WHAT YOU NEED TO DO:
**A)** Write out the part of the BVS study summary starting at "Percutaneous coronary intervention" and ending at "to prevent it.".
**B)** Answer these questions from the BVS study summary:
(i) How many patients took part in the study?
(ii) On average, how long were patients followed?
(iii) Which stents are the standard ones used in PCI?
**C)** Turn the paragraph of the BVS study summary that begins "Drug-eluting stents (DES) are the standard" into a short list that keeps its main facts.

PAGE TEXT:
:::::
In a nutshell
The aim of this study was to examine the long term effects of BVS.
This study concluded that the rate of device-related complications from BVS did not decline over time.
Percutaneous coronary intervention (PCI) is a non-surgical process that delivers a small structure called a stent to the coronary arteries that pump blood to the heart. The stent keeps the arteries open and prevents the plaque build-up from closing arteries. PCI is used when a patient is at risk of heart failure and aims to prevent it.
Drug-eluting stents (DES) are the standard stent used in PCI, but these permanent stents have drawbacks. Bioresorbable vascular scaffolds (BVS) are a newer type of stent. They help to keep the coronary artery open but dissolve over time. It was thought that the use of BVS could prevent long term stent-related complications.
There is a great deal of information regarding short and mid-term effects of BVS use. However, there is not much information on late-term effects of BVS use.
Methods & findings
This study involved 195 patients who had been treated with at least one BVS. Patients were followed for an average of 834 days. The device-oriented composite endpoint (DOCE) was a measurment of multiple outcomes, including death related to heart problems, myocardial infarction (MI, heart attack) and target lesion revascularization (TLR, a second surgery).
:::::
[Data records]
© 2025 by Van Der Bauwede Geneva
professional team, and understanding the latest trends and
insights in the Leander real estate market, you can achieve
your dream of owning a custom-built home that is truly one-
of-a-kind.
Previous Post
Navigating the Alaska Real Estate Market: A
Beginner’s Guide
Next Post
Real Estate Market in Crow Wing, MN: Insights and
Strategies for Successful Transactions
:::::
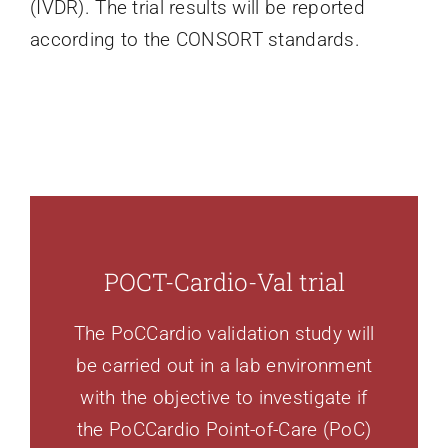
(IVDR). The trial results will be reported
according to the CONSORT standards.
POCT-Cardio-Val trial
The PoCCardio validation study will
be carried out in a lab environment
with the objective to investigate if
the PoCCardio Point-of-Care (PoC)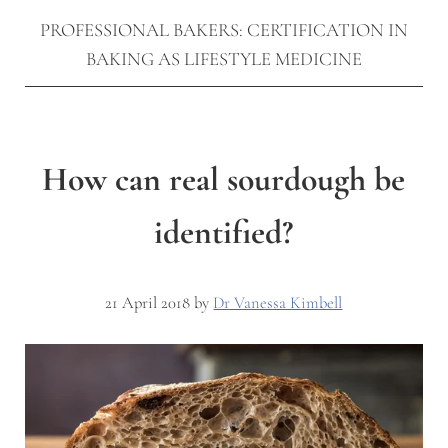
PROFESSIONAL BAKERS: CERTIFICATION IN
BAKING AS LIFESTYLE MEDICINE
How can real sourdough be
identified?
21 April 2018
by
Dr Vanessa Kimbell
:::::
SOLUTION LIST:
**A)**
Percutaneous coronary intervention (PCI) is a non-surgical process that delivers a small structure called a stent to the coronary arteries that pump blood to the heart. The stent keeps the arteries open and prevents the plaque build-up from closing arteries. PCI is used when a patient is at risk of heart failure and aims to prevent it.

**B)**
(i) 195 patients.
(ii) An average of 834 days.
(iii) Drug-eluting stents (DES).

**C)**
- Drug-eluting stents (DES) are the standard stent in PCI, but as permanent stents they have drawbacks.
- Bioresorbable vascular scaffolds (BVS) are a newer type of stent that keeps the coronary artery open and dissolves over time.
- BVS were thought to be able to prevent long-term stent-related complications.